Israeli scholar and law professor Mordechai Kedar, who made headlines recently for his comments about rape as a way to combat Hamas terrorism, says that the backlash to this controversy has done little, if anything, to affect his academic speaking tour through North American university campuses, which is scheduled for this upcoming winter.

Last month, just after the bodies of the three kidnapped Israeli soldiers were found, Kedar, a senior lecturer at Israel’s Bar Ilan University’s Department of Arabic, told Israeli radio program “Hakol Diburim” (“It’s All Talk”) that “the only thing that can deter terrorists, like those who kidnapped the children and killed them, is the knowledge that their sister or their mother will be raped.” He added, “that’s the culture in which we live.”
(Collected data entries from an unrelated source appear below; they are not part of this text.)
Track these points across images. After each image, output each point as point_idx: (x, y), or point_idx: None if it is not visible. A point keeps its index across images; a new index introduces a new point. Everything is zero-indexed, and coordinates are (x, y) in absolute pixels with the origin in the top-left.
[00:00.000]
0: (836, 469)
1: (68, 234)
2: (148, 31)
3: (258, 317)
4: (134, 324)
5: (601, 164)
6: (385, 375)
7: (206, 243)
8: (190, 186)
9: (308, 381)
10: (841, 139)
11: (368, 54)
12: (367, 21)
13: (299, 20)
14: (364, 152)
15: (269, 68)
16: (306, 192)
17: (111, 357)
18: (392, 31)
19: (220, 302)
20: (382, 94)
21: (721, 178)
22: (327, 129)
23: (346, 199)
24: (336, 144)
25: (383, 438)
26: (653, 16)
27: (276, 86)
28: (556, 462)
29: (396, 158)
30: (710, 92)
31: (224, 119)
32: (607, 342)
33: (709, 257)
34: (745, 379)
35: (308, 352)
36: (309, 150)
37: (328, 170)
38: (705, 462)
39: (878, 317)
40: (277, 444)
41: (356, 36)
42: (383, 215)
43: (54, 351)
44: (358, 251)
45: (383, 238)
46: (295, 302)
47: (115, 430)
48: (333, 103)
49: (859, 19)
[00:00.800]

As one of Israel’s leading academics on the Arab world, his comments caused waves, and were immediately denounced both in Israel and abroad. Kedar and the university insisted that he was not advocating military rape, rather he was just painting a picture of the reality on the ground.
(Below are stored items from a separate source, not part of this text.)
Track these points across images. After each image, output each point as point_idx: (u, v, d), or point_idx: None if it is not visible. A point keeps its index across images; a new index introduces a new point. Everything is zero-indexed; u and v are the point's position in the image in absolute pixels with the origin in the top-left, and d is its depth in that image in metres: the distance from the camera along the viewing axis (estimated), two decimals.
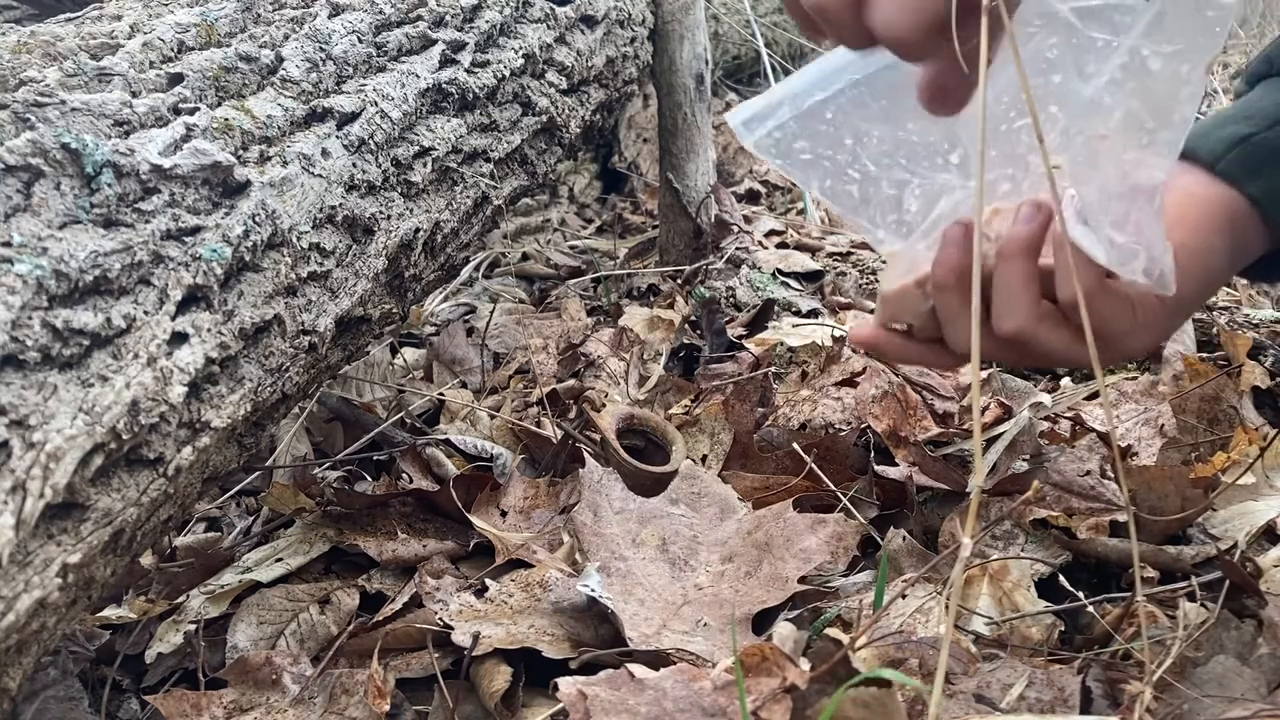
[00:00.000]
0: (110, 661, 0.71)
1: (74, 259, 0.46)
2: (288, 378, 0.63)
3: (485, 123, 0.89)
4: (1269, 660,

On Friday, Kedar said in an interview that the media frenzy around his comments have only raised his profile and increased interest in having him speak during his planned six week tour of North America in January and February 2015. No institution has canceled any of his planned appearances thus far, he said. In fact, he added, “at least two or three places invited me only because of this witch hunt.” Although many colleges and campus organizations have not yet booked speakers for the coming academic year, Kedar said so far he has been asked to appear at academic events in Ann Arbor, Mich., and in Sarasota, Fla., and to give a talk sponsored by Ohio State University.
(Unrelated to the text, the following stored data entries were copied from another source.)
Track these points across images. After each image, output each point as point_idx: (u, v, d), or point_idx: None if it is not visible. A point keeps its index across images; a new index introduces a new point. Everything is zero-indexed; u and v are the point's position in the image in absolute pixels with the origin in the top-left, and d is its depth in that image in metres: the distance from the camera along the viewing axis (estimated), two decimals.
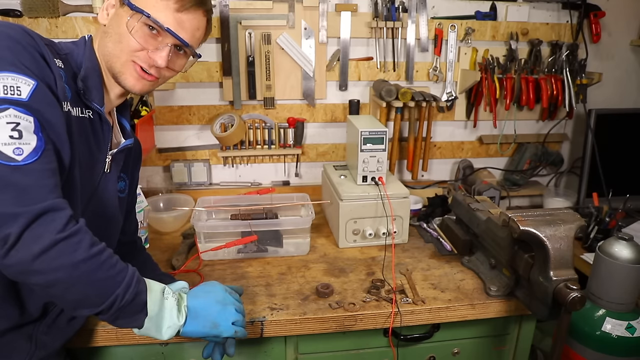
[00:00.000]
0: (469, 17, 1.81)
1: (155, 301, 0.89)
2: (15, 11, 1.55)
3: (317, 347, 1.23)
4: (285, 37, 1.71)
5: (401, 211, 1.49)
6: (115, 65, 0.95)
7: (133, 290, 0.85)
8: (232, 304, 1.01)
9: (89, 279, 0.79)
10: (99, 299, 0.82)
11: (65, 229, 0.76)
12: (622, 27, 1.93)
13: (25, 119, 0.76)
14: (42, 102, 0.79)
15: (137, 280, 0.87)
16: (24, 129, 0.76)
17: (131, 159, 1.16)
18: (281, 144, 1.84)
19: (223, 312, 0.98)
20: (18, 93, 0.76)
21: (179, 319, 0.92)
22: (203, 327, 0.95)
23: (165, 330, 0.91)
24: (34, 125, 0.77)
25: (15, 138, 0.75)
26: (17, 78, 0.77)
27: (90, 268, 0.79)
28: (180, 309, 0.93)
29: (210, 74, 1.72)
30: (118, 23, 0.93)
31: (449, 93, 1.87)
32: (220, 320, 0.97)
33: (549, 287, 1.04)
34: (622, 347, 1.19)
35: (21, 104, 0.76)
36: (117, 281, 0.83)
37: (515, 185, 1.96)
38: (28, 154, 0.75)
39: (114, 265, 0.83)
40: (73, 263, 0.77)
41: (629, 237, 1.19)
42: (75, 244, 0.77)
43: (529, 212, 1.12)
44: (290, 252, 1.45)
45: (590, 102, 1.87)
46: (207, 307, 0.97)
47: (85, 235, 0.79)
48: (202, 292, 1.00)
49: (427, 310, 1.19)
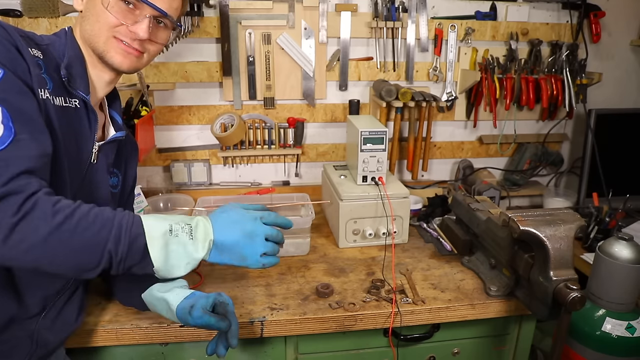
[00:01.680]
0: (469, 17, 1.81)
1: (159, 248, 0.84)
2: (15, 11, 1.55)
3: (317, 347, 1.23)
4: (285, 37, 1.71)
5: (401, 211, 1.49)
6: (98, 44, 0.94)
7: (125, 240, 0.81)
8: (261, 234, 0.95)
9: (67, 247, 0.77)
10: (92, 259, 0.79)
11: (19, 210, 0.73)
12: (622, 27, 1.93)
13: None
14: (11, 91, 0.77)
15: (128, 227, 0.82)
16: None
17: (124, 154, 1.15)
18: (281, 144, 1.84)
19: (251, 245, 0.93)
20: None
21: (197, 251, 0.88)
22: (229, 259, 0.93)
23: (185, 267, 0.88)
24: (2, 115, 0.75)
25: None
26: None
27: (63, 237, 0.76)
28: (202, 241, 0.89)
29: (210, 74, 1.72)
30: (93, 4, 0.93)
31: (449, 93, 1.87)
32: (248, 254, 0.93)
33: (549, 287, 1.04)
34: (622, 347, 1.19)
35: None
36: (102, 237, 0.79)
37: (515, 185, 1.96)
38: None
39: (92, 223, 0.79)
40: (40, 240, 0.74)
41: (629, 237, 1.19)
42: (34, 220, 0.74)
43: (529, 212, 1.12)
44: (290, 252, 1.45)
45: (590, 102, 1.87)
46: (235, 242, 0.92)
47: (44, 206, 0.75)
48: (228, 223, 0.93)
49: (427, 310, 1.19)
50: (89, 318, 1.10)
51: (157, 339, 1.11)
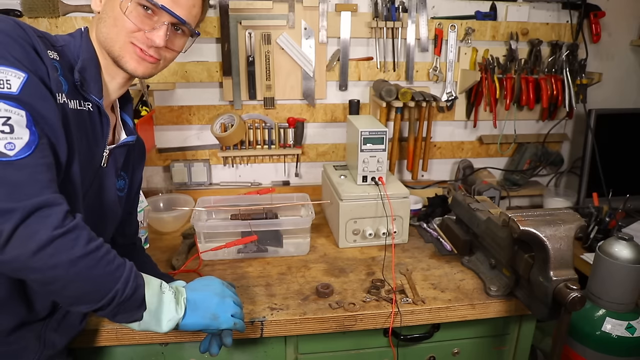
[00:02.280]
0: (469, 17, 1.81)
1: (154, 295, 0.89)
2: (15, 11, 1.55)
3: (317, 347, 1.23)
4: (285, 37, 1.71)
5: (401, 211, 1.49)
6: (113, 48, 0.93)
7: (132, 285, 0.84)
8: (230, 297, 1.02)
9: (87, 275, 0.78)
10: (98, 294, 0.81)
11: (62, 225, 0.74)
12: (622, 27, 1.93)
13: (16, 112, 0.74)
14: (34, 96, 0.78)
15: (136, 275, 0.86)
16: (15, 123, 0.74)
17: (132, 157, 1.15)
18: (281, 144, 1.84)
19: (222, 304, 0.99)
20: (8, 86, 0.74)
21: (177, 311, 0.92)
22: (202, 318, 0.96)
23: (166, 324, 0.91)
24: (26, 119, 0.75)
25: (7, 133, 0.73)
26: (6, 71, 0.75)
27: (89, 264, 0.78)
28: (179, 301, 0.93)
29: (210, 74, 1.72)
30: (112, 7, 0.91)
31: (449, 93, 1.87)
32: (220, 312, 0.98)
33: (549, 287, 1.04)
34: (622, 347, 1.20)
35: (12, 97, 0.74)
36: (116, 277, 0.82)
37: (515, 185, 1.96)
38: (20, 148, 0.74)
39: (112, 261, 0.82)
40: (71, 260, 0.75)
41: (629, 237, 1.19)
42: (73, 240, 0.76)
43: (529, 212, 1.12)
44: (290, 252, 1.45)
45: (590, 102, 1.87)
46: (206, 299, 0.98)
47: (82, 231, 0.78)
48: (200, 286, 1.01)
49: (427, 310, 1.19)
50: (89, 318, 1.10)
51: (157, 339, 1.11)
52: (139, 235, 1.33)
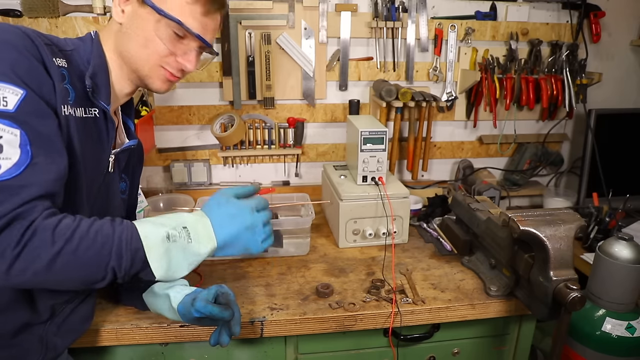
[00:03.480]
0: (469, 17, 1.81)
1: (159, 257, 0.85)
2: (15, 11, 1.55)
3: (317, 347, 1.23)
4: (285, 37, 1.71)
5: (401, 211, 1.49)
6: (142, 69, 0.94)
7: (128, 256, 0.81)
8: (260, 224, 0.97)
9: (71, 269, 0.77)
10: (97, 276, 0.80)
11: (20, 241, 0.72)
12: (622, 27, 1.93)
13: (9, 131, 0.73)
14: (32, 113, 0.76)
15: (128, 243, 0.81)
16: (6, 142, 0.72)
17: (133, 160, 1.15)
18: (281, 144, 1.84)
19: (253, 237, 0.96)
20: (4, 104, 0.73)
21: (199, 252, 0.89)
22: (232, 252, 0.95)
23: (188, 268, 0.90)
24: (20, 139, 0.73)
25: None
26: (4, 88, 0.73)
27: (65, 260, 0.75)
28: (201, 241, 0.89)
29: (210, 74, 1.72)
30: (141, 26, 0.91)
31: (449, 93, 1.87)
32: (251, 244, 0.96)
33: (549, 287, 1.04)
34: (622, 347, 1.20)
35: (7, 115, 0.73)
36: (104, 255, 0.79)
37: (515, 185, 1.96)
38: (7, 169, 0.72)
39: (93, 242, 0.78)
40: (44, 266, 0.74)
41: (629, 237, 1.19)
42: (35, 249, 0.73)
43: (529, 212, 1.12)
44: (290, 252, 1.45)
45: (590, 102, 1.87)
46: (237, 236, 0.94)
47: (43, 234, 0.74)
48: (227, 218, 0.94)
49: (427, 310, 1.19)
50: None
51: (157, 339, 1.11)
52: None
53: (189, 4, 0.91)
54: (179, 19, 0.90)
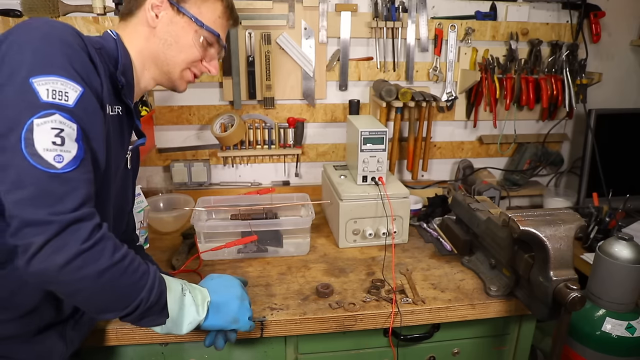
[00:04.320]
0: (469, 17, 1.81)
1: (175, 300, 0.90)
2: (15, 11, 1.55)
3: (317, 347, 1.23)
4: (285, 37, 1.71)
5: (401, 211, 1.49)
6: (174, 72, 1.02)
7: (156, 292, 0.85)
8: (247, 299, 1.05)
9: (113, 285, 0.79)
10: (123, 303, 0.82)
11: (89, 238, 0.75)
12: (622, 27, 1.93)
13: (69, 125, 0.75)
14: (87, 110, 0.79)
15: (159, 282, 0.87)
16: (67, 135, 0.74)
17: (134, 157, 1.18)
18: (281, 144, 1.84)
19: (242, 307, 1.02)
20: (65, 99, 0.75)
21: (199, 313, 0.94)
22: (224, 321, 0.99)
23: (186, 327, 0.93)
24: (77, 133, 0.76)
25: (58, 145, 0.73)
26: (66, 83, 0.76)
27: (115, 275, 0.78)
28: (200, 303, 0.95)
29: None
30: (176, 32, 0.99)
31: (449, 93, 1.87)
32: (240, 316, 1.01)
33: (549, 287, 1.04)
34: (622, 347, 1.20)
35: (67, 110, 0.75)
36: (141, 285, 0.83)
37: (515, 185, 1.96)
38: (68, 162, 0.74)
39: (136, 269, 0.82)
40: (97, 272, 0.76)
41: (629, 237, 1.19)
42: (99, 252, 0.76)
43: (529, 212, 1.12)
44: (290, 252, 1.45)
45: (590, 102, 1.87)
46: (228, 303, 1.00)
47: (107, 241, 0.78)
48: (222, 287, 1.03)
49: (427, 310, 1.19)
50: None
51: (157, 339, 1.11)
52: (139, 235, 1.33)
53: (220, 18, 1.03)
54: (218, 32, 1.02)
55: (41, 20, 0.81)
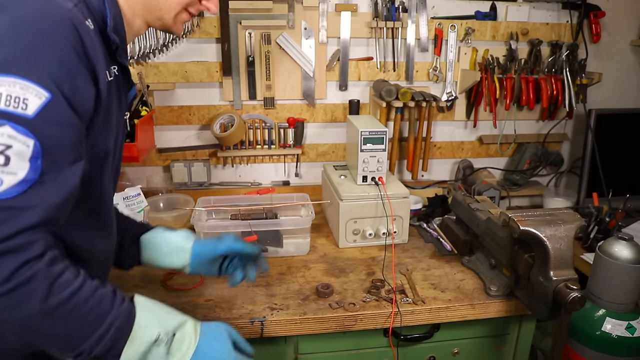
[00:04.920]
0: (469, 17, 1.81)
1: (136, 354, 0.72)
2: None
3: (317, 347, 1.23)
4: (285, 37, 1.71)
5: (401, 211, 1.49)
6: (167, 17, 0.87)
7: (106, 343, 0.69)
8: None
9: (44, 333, 0.65)
10: (62, 348, 0.69)
11: (11, 278, 0.60)
12: (622, 27, 1.93)
13: (22, 141, 0.61)
14: (54, 121, 0.64)
15: (116, 331, 0.70)
16: (15, 154, 0.60)
17: None
18: (281, 144, 1.84)
19: None
20: (23, 107, 0.61)
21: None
22: None
23: None
24: (33, 151, 0.62)
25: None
26: (27, 87, 0.61)
27: (46, 322, 0.64)
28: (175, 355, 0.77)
29: (210, 74, 1.72)
30: None
31: (449, 93, 1.87)
32: None
33: (549, 287, 1.04)
34: (622, 347, 1.20)
35: (22, 120, 0.61)
36: (84, 335, 0.68)
37: (515, 185, 1.96)
38: (8, 187, 0.60)
39: (84, 315, 0.67)
40: (20, 318, 0.62)
41: (629, 237, 1.19)
42: (23, 296, 0.61)
43: (529, 212, 1.12)
44: (290, 252, 1.45)
45: (590, 102, 1.87)
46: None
47: (40, 283, 0.62)
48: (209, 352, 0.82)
49: (427, 310, 1.19)
50: None
51: None
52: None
53: None
54: None
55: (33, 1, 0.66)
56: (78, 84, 0.68)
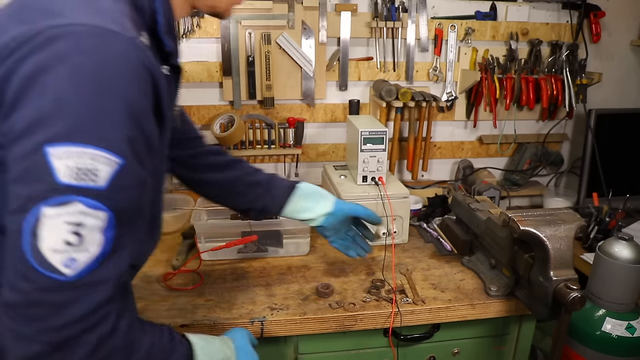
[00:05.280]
0: (469, 17, 1.81)
1: None
2: None
3: (317, 347, 1.23)
4: (285, 37, 1.71)
5: (401, 211, 1.48)
6: (221, 5, 0.82)
7: None
8: None
9: None
10: None
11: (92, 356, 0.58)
12: (622, 27, 1.93)
13: (94, 215, 0.56)
14: (126, 187, 0.59)
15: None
16: (88, 231, 0.56)
17: None
18: (281, 144, 1.84)
19: None
20: (93, 179, 0.55)
21: None
22: None
23: None
24: (106, 222, 0.57)
25: (71, 244, 0.55)
26: (96, 156, 0.55)
27: None
28: None
29: (210, 74, 1.72)
30: None
31: (449, 93, 1.87)
32: None
33: (549, 287, 1.04)
34: (622, 347, 1.20)
35: (94, 193, 0.56)
36: None
37: (515, 185, 1.96)
38: (82, 267, 0.56)
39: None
40: None
41: (629, 237, 1.19)
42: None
43: (529, 212, 1.12)
44: (290, 252, 1.45)
45: (590, 102, 1.87)
46: None
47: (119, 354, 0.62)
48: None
49: (427, 310, 1.19)
50: None
51: None
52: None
53: None
54: None
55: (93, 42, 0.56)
56: (147, 129, 0.61)
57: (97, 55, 0.56)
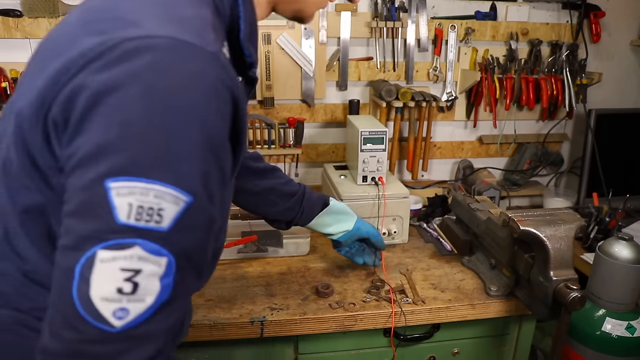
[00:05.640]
0: (469, 17, 1.81)
1: None
2: (15, 11, 1.55)
3: (317, 347, 1.23)
4: (285, 37, 1.71)
5: (401, 211, 1.48)
6: (308, 10, 0.77)
7: None
8: None
9: None
10: None
11: None
12: (622, 27, 1.93)
13: (154, 261, 0.49)
14: (192, 228, 0.52)
15: None
16: (144, 278, 0.49)
17: None
18: (281, 144, 1.84)
19: None
20: (157, 220, 0.48)
21: None
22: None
23: None
24: (165, 269, 0.50)
25: (125, 294, 0.48)
26: (163, 193, 0.48)
27: None
28: None
29: None
30: None
31: (449, 93, 1.87)
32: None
33: (549, 287, 1.04)
34: (622, 347, 1.20)
35: (156, 236, 0.49)
36: None
37: (515, 185, 1.96)
38: (133, 317, 0.49)
39: None
40: None
41: (629, 237, 1.19)
42: None
43: (529, 212, 1.12)
44: (290, 252, 1.45)
45: (590, 102, 1.87)
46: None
47: None
48: None
49: (427, 310, 1.19)
50: None
51: None
52: None
53: None
54: None
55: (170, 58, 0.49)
56: (222, 160, 0.54)
57: (174, 73, 0.49)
He maintains that what are being called his “anti-feminist” comments were oversimplified and taken out of context.

In an op-ed published in Israel National News late last month, Kedar described himself as “an avowed feminist” who is “absolutely opposed to any type of violence towards women.” In the piece, he proceeds to qualify his provocative comments by explaining Arab culture, “tribal life,” he calls it, and adding plainly that “in the Middle East, rape is a weapon of war.” He did not, he says, advocate rape.